**Problems to solve:**
a - In the filing excerpt, rewrite the stretch from "Item 8. Exhibits." through "as Exhibit 5.1)", replacing "Dorsey & Whitney LLP" with "Counsel".
b - Arrange the stretch of the records from the line containing "catalogue / barcode: US 3607727" through the end of the records as a JSON list of strings, with one string per line and blank lines omitted.

**Passage shown:**
Item 7. Exemption from Registration Claimed.

      Not applicable.

Item 8. Exhibits.

Exhibit Number                Description
--------------                -----------

4.1                           1997 Plan*

5.1                           Opinion of Dorsey & Whitney LLP**

23.1                          Consent of Dorsey & Whitney LLP (contained in
                              opinion filed as Exhibit 5.1)

23.2                          Consent of KPMG LLP**

23.3                          Consent of J.H. Cohn, LLP**

24.1                          Power of Attorney***


                                      II-3


------------------
*     Previously filed as an exhibit to the Company's Quarterly Report on Form
      10-QSB for the quarter ended April 30, 1997.

**    Filed herewith.

***   Powers of attorney are contained in signatures.

Item 9. Undertakings.

      (a)   The undersigned Registrant hereby undertakes:

            (1)   To file, during any period in which offers or sales are being
                  made, a post-effective amendment to the Registration
                  Statement:

                  (i) To include any prospectus required by section 10(a)(3) of
            the Securities Act of 1933;

                  (ii) To reflect in the prospectus any facts or events arising
            after the effective date of the Registration Statement (or the most
            recent post-effective amendment thereof) which, individually or in
            the aggregate, represent a fundamental change in the information set
            forth in this Registration Statement; notwithstanding the foregoing,
            any increase or decrease in volume of securities offered (if the
            total dollar value of securities offered would not exceed that which
            was registered) and any deviation from the low or high end of the
            estimated maximum offering range may be reflected in the form of
            prospectus filed with the Commission pursuant to Rule 424(b) if, in
            the aggregate, the changes in volume and price represent no more
            than a 20% change in the maximum aggregate offering price set forth
            in the "Calculation of Registration Fee" table in the effective
            registration statement;

                  (iii) To include any material information with respect to the
            plan of distribution not previously disclosed in this Registration
            Statement or any material change to such information in this
            Registration Statement;

Provided, however, that paragraphs (a)(1)(i) and (a)(1)(ii) do not apply if the
information required to be included in a post-effective amendment by those
paragraphs is contained in periodic reports filed or furnished to the Commission
by the Registrant pursuant to section 13 or section 15(d) of the Securities
Exchange Act of 1934 that are incorporated by reference in the Registration
Statement.

            (2)   That, for the purpose of determining any liability under the
                  Securities Act of 1933, each such post-effective amendment
                  shall be deemed to be a new registration statement relating to
                  the securities offered therein, and the offering of such
                  securities at that time shall be deemed to be the initial bona
                  fide offering thereof.


                                      II-4


            (3)   To remove from registration by means of a post-effective
                  amendment any of the securities being registered which remain
                  unsold at the termination of the offering.

      (b) The undersigned registrant hereby undertakes that, for purposes of
determining any liability under the Securities Act of 1933, each filing of the
Registrant's annual report pursuant to Section 13(a) or Section 15(d) of the
Securities Exchange Act of 1934 (and, where applicable, each filing of an
employee benefit plans annual report pursuant to Section 15(d) of the Securities
Exchange Act of 1934) that is incorporated by reference in the Registration
Statement shall be deemed to be a new registration statement relating to the
securities offered therein, and the offering of such securities at that time
shall be deemed to be the initial bona fide offering thereof.

**Dataset:**
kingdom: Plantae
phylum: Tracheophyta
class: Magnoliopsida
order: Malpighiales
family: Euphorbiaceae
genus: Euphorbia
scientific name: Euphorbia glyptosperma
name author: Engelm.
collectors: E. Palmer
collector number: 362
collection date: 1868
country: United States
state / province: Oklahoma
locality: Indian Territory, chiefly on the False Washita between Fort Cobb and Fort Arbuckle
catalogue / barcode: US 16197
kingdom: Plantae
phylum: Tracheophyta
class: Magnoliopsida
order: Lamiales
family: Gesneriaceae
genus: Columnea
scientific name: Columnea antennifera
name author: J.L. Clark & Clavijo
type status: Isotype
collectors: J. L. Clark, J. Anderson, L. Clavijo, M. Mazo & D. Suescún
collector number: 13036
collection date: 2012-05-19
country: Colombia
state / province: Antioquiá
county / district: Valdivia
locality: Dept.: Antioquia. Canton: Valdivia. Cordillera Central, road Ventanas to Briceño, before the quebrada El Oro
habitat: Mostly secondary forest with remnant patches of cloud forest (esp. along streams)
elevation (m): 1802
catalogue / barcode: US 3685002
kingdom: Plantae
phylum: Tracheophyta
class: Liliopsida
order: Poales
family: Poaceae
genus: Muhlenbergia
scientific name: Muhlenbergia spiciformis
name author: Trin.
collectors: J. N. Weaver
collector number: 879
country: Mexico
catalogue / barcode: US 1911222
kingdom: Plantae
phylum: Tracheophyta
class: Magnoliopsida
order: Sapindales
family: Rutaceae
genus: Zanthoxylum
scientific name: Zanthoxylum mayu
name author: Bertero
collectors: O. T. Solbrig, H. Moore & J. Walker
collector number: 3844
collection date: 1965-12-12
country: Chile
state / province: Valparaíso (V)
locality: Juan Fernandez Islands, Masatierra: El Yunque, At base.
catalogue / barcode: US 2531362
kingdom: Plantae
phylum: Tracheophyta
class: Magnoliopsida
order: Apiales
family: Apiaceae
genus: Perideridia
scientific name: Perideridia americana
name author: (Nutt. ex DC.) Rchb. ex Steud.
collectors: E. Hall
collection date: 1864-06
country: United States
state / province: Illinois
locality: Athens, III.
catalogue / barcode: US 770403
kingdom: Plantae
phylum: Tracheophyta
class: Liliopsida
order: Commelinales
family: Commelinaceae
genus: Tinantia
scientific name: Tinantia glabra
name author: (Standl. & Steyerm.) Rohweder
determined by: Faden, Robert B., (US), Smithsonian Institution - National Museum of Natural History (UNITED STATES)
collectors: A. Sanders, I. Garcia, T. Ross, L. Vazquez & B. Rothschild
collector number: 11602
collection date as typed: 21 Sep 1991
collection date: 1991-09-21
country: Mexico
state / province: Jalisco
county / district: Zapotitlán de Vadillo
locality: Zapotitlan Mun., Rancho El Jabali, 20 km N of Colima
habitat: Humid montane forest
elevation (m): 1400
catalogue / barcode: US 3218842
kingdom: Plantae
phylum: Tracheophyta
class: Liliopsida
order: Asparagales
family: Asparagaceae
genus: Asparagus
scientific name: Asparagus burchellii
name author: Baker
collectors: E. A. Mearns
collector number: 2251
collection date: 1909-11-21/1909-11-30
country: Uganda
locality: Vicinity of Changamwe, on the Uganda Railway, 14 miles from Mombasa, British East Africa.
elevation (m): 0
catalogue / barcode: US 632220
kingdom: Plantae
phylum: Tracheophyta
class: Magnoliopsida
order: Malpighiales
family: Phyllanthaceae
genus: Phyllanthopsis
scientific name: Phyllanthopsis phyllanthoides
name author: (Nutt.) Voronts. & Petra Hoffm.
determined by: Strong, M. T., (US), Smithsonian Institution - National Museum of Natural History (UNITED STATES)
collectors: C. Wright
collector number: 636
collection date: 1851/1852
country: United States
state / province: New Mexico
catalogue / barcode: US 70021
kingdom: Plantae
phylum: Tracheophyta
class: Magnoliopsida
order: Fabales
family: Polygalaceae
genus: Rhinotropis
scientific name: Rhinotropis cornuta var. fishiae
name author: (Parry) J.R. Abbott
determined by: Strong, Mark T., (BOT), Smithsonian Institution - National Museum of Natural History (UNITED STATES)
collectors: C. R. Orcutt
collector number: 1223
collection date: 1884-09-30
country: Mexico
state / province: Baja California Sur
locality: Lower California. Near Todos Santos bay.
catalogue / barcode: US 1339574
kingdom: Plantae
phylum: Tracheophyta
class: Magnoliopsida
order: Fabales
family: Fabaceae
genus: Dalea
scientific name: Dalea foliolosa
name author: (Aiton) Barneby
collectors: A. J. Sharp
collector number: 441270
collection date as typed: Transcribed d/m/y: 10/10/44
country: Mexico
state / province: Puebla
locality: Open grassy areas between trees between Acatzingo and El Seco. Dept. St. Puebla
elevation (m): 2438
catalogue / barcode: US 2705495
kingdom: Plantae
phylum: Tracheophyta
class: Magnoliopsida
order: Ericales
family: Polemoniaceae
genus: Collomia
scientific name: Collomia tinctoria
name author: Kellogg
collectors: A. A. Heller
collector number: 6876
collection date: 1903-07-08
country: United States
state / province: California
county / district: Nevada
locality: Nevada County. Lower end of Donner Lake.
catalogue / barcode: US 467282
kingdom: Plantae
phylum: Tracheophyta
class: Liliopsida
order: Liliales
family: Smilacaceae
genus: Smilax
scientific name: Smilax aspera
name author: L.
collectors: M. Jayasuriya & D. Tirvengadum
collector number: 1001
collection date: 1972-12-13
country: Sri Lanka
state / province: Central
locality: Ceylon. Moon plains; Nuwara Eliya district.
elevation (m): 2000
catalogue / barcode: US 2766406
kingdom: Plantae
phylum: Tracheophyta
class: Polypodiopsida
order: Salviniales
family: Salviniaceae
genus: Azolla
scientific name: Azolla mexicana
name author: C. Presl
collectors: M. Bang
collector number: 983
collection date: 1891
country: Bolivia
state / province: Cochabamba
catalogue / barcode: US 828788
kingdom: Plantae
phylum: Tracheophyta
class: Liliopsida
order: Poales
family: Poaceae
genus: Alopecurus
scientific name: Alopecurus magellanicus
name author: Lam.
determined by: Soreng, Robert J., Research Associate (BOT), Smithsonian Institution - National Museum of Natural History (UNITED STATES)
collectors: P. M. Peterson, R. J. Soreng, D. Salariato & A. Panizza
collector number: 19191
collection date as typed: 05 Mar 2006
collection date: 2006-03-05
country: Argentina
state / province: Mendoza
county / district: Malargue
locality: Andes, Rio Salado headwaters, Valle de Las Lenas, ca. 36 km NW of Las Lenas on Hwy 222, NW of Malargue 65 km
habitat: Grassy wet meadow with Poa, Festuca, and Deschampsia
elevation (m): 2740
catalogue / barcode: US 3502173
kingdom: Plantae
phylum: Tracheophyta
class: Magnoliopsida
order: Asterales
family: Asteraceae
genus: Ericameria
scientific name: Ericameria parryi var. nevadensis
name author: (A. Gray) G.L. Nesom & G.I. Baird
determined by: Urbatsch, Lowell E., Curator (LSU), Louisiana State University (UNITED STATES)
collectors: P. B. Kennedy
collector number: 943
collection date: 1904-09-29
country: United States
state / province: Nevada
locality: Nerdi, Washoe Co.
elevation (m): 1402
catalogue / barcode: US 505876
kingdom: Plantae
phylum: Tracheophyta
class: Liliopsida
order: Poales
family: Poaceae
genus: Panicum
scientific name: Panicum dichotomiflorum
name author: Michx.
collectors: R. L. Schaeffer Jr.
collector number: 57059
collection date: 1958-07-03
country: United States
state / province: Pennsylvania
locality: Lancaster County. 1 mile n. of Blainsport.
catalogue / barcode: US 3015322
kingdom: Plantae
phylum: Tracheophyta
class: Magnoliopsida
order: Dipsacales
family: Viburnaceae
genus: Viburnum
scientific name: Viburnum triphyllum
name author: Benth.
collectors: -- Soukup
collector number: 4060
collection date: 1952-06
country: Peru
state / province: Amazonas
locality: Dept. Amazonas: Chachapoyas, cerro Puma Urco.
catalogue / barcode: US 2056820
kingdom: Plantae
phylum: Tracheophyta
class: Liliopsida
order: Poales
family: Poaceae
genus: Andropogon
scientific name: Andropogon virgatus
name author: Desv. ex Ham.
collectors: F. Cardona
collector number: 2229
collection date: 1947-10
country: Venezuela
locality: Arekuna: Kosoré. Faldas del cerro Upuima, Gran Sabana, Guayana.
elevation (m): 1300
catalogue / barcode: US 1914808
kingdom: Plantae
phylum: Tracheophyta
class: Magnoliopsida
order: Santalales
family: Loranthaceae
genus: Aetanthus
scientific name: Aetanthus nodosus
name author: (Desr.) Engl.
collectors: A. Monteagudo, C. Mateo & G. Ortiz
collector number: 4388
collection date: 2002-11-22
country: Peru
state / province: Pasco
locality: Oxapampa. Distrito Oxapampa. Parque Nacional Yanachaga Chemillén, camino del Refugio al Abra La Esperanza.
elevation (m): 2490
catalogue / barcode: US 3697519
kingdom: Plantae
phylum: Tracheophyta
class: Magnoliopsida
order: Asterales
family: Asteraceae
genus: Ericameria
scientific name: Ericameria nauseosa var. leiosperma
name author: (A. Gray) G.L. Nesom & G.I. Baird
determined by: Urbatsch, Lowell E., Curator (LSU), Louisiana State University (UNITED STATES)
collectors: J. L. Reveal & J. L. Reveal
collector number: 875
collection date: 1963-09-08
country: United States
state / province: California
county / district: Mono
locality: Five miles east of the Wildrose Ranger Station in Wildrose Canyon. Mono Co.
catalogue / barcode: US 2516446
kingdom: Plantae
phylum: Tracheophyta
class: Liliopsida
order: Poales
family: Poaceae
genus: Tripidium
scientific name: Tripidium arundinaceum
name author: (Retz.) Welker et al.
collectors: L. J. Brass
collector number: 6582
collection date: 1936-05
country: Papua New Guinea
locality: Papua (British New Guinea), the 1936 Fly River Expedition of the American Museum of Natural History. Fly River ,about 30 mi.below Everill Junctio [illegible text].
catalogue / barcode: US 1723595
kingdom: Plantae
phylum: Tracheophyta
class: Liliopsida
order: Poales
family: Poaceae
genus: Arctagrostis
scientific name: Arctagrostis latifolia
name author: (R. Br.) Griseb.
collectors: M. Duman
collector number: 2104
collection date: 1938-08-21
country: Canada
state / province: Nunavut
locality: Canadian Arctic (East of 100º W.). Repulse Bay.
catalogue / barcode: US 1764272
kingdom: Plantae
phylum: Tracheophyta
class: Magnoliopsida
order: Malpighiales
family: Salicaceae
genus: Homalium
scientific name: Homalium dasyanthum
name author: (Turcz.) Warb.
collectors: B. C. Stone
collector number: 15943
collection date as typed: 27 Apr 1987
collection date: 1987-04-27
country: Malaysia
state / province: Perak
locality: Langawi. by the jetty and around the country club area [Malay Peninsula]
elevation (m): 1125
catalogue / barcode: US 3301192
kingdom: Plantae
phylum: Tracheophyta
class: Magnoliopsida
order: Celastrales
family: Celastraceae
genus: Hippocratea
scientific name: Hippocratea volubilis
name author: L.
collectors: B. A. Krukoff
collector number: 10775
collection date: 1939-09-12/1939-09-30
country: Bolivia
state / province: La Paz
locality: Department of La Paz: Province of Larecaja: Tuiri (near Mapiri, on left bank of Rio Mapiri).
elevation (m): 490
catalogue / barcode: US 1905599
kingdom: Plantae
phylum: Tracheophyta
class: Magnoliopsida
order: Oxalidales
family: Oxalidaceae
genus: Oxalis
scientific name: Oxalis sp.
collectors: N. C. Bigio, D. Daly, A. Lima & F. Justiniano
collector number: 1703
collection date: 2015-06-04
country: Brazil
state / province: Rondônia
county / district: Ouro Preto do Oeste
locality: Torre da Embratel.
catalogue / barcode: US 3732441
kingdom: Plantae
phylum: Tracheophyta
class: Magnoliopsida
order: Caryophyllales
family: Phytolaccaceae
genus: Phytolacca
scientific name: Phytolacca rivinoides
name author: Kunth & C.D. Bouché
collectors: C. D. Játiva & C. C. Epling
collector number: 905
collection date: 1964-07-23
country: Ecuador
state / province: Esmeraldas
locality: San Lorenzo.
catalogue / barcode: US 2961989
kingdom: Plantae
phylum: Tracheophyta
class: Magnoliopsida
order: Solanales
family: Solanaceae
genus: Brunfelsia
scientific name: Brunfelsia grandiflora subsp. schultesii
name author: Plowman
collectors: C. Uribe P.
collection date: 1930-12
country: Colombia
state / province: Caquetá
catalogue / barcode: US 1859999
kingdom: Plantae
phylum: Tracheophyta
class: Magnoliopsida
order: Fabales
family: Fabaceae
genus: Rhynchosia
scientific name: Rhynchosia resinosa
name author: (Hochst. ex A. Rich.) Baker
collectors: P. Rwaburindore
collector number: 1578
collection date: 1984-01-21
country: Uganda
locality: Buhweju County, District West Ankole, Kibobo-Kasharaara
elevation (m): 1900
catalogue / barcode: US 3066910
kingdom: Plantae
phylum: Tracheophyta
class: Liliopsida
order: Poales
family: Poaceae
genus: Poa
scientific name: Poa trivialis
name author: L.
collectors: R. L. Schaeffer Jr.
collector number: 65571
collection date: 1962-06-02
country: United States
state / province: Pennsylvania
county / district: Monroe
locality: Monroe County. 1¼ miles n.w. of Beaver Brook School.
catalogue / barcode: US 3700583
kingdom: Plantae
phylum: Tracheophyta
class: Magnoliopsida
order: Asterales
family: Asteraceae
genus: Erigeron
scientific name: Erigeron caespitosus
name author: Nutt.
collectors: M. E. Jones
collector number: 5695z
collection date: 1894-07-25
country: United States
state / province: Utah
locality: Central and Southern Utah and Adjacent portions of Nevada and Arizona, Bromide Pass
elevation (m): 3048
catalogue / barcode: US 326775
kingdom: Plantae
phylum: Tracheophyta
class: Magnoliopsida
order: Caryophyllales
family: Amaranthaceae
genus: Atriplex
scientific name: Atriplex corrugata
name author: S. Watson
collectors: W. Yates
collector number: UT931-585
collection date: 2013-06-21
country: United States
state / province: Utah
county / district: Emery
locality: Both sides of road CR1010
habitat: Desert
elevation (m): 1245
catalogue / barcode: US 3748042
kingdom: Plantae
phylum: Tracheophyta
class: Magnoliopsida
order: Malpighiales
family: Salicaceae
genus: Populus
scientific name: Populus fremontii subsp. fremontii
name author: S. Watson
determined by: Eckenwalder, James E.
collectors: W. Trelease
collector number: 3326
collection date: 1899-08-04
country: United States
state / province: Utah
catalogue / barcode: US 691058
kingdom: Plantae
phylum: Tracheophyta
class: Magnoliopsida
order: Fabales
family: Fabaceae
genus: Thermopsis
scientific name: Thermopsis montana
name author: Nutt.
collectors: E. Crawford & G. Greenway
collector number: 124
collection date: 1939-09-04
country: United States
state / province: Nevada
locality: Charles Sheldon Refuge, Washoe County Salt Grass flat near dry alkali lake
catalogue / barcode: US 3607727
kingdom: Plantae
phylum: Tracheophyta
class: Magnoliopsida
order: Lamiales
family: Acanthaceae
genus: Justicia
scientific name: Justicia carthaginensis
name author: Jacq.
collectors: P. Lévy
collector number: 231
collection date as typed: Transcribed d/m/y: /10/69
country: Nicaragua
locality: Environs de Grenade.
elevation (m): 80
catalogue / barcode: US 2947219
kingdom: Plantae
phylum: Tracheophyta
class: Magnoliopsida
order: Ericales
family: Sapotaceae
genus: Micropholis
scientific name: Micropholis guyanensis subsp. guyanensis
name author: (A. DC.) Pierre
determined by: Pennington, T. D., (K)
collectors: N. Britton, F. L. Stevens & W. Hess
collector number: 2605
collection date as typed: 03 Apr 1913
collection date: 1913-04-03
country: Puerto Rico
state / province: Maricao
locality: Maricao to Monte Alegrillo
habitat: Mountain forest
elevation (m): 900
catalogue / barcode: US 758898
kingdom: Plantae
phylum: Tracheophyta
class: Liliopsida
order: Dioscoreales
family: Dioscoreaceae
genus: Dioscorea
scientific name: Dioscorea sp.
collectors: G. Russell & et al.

**Set of answers:**
a -
Item 8. Exhibits.

Exhibit Number                Description
--------------                -----------

4.1                           1997 Plan*

5.1                           Opinion of Counsel**

23.1                          Consent of Counsel (contained in
                              opinion filed as Exhibit 5.1)

b -
[
  "catalogue / barcode: US 3607727",
  "kingdom: Plantae",
  "phylum: Tracheophyta",
  "class: Magnoliopsida",
  "order: Lamiales",
  "family: Acanthaceae",
  "genus: Justicia",
  "scientific name: Justicia carthaginensis",
  "name author: Jacq.",
  "collectors: P. Lévy",
  "collector number: 231",
  "collection date as typed: Transcribed d/m/y: /10/69",
  "country: Nicaragua",
  "locality: Environs de Grenade.",
  "elevation (m): 80",
  "catalogue / barcode: US 2947219",
  "kingdom: Plantae",
  "phylum: Tracheophyta",
  "class: Magnoliopsida",
  "order: Ericales",
  "family: Sapotaceae",
  "genus: Micropholis",
  "scientific name: Micropholis guyanensis subsp. guyanensis",
  "name author: (A. DC.) Pierre",
  "determined by: Pennington, T. D., (K)",
  "collectors: N. Britton, F. L. Stevens & W. Hess",
  "collector number: 2605",
  "collection date as typed: 03 Apr 1913",
  "collection date: 1913-04-03",
  "country: Puerto Rico",
  "state / province: Maricao",
  "locality: Maricao to Monte Alegrillo",
  "habitat: Mountain forest",
  "elevation (m): 900",
  "catalogue / barcode: US 758898",
  "kingdom: Plantae",
  "phylum: Tracheophyta",
  "class: Liliopsida",
  "order: Dioscoreales",
  "family: Dioscoreaceae",
  "genus: Dioscorea",
  "scientific name: Dioscorea sp.",
  "collectors: G. Russell & et al."
]